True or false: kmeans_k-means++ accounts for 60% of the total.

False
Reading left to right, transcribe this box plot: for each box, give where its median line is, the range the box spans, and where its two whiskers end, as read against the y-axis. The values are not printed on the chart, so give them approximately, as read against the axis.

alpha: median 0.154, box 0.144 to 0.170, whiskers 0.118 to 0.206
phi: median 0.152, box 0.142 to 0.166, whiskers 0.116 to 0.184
§
EXERCISE REQUIREMENTS. Could you reproduce all of the records above word for word?

EXERCISE RESPONSE.
True or false: kmeans_k-means++ accounts for 60% of the total.

False
Reading left to right, transcribe this box plot: for each box, give where its median line is, the range the box spans, and where its two whiskers end, as read against the y-axis. The values are not printed on the chart, so give them approximately, as read against the axis.

alpha: median 0.154, box 0.144 to 0.170, whiskers 0.118 to 0.206
phi: median 0.152, box 0.142 to 0.166, whiskers 0.116 to 0.184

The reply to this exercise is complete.